Abnormal grain growth (AGG) in a Zn-0.8Ag (wt%) alloy, produced through the application of high-pressure torsion (HPT), was systematically investigated using scanning electron microscopy (SEM), electron backscattered diffraction (EBSD), high-resolution transmission electron microscopy (HR-TEM) and microhardness testing. The HPT-deformed alloy exhibits AGG at room temperature without any additional heat treatment. Analysis by EBSD revealed oriented grain nucleation in a $\left\{11\overline{2}0\right\}〈0001〉$ direction from the initial $\left(0001\right)$ fibre texture which agrees with the maximum energy release model. New grains were oriented according to the minimal Young's modulus direction (c-axis), parallel to the shearing direction. The strain-induced dissolution of nanocrystalline Zn₃Ag precipitates was identified as the main driving force for AGG in this alloy. The strains necessary for the initiation and termination of AGG were determined as ~4.0 and ~5.0, respectively. The increase in solid-solution strengthening caused an increase in hardness from ~47 HK in the fine-grained centre to ~84 HK in the coarse-grained region. A Hall-Petch investigation revealed grain refinement softening below a grain size of 23 µm. These results provide the first comprehensive description of AGG in metallic materials processed by a severe plastic deformation method at room temperature.

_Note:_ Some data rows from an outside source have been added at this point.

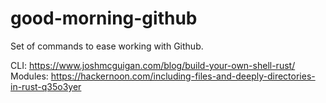 # good-morning-github
Set of commands to ease working with Github.

CLI:
https://www.joshmcguigan.com/blog/build-your-own-shell-rust/
Modules:
https://hackernoon.com/including-files-and-deeply-directories-in-rust-q35o3yer
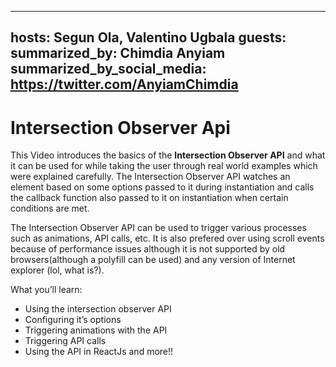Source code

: ----
hosts: Segun Ola, Valentino Ugbala
guests: 
summarized_by: Chimdia Anyiam
summarized_by_social_media: https://twitter.com/AnyiamChimdia
----
# Intersection Observer Api



This Video introduces the basics of the **Intersection Observer API** and what it can be used for while taking the user through real world examples which were explained carefully. The Intersection Observer API watches an element based on some options passed to it during instantiation and calls the callback function also passed to it on instantiation when certain conditions are met.

The Intersection Observer API can be used to trigger various processes such as animations, API calls, etc. It is also prefered over using scroll events because of performance issues although it is not supported by old browsers(although a polyfill can be used) and any version of Internet explorer  (lol, what is?).

What you’ll learn:
- Using the intersection observer API
- Configuring it’s options
- Triggering animations with the API 
- Triggering API calls
- Using the API in ReactJs and more!!
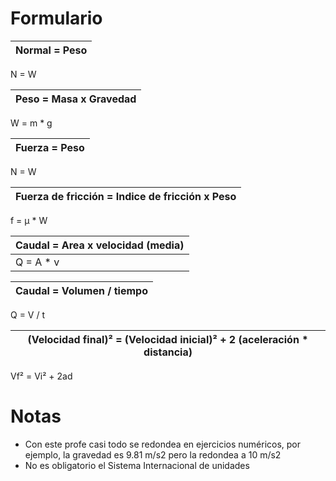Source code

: # Formulario

Normal = Peso | 
--- |  
N = W

Peso = Masa x Gravedad | 
--- |  
W = m * g

Fuerza = Peso | 
--- |  
N = W

Fuerza de fricción =  Indice de fricción x Peso | 
--- |  
f = µ * W

Caudal =  Area x velocidad (media)  | 
--- |  
Q = A * v |

Caudal =  Volumen / tiempo  | 
--- |  
Q = V / t

(Velocidad final)² =  (Velocidad inicial)² + 2 (aceleración * distancia)  | 
--- |  
Vf² = Vi² + 2ad

# Notas

- Con este profe casi todo se redondea en ejercicios numéricos, por ejemplo, la gravedad es 9.81 m/s2 pero la redondea a 10 m/s2
- No es obligatorio el Sistema Internacional de unidades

使用扫描电子显微镜（SEM），电子背散射衍射（EBSD），高电子显微镜系统研究了通过施加高压扭转（HPT）产生的Zn-0.8Ag（wt％）合金中异常晶粒生长（AGG）分辨率透射电子显微镜（HR-TEM）和显微硬度测试。HPT变形合金在室温下显示出AGG，无需任何额外的热处理。EBSD的分析表明，在$\left\{11\overline{2}0\right\}〈0001〉$ 从最初的方向 $（0001）$符合最大能量释放模型的纤维质地。根据最小的杨氏模量方向（c轴），平行于剪切方向对新晶粒进行取向。应变诱导的纳米Zn _3的溶解Ag沉淀被确定为该合金中AGG的主要驱动力。确定起始和终止AGG所需的菌株分别为〜4.0和〜5.0。固溶强化的增加导致硬度从细粒中心的〜47 HK增至粗粒区域的〜84 HK。Hall-Petch研究表明，晶粒细化在23 µm以下的晶粒中软化。这些结果提供了在室温下通过严格的塑性变形方法加工的金属材料中AGG的首次综合描述。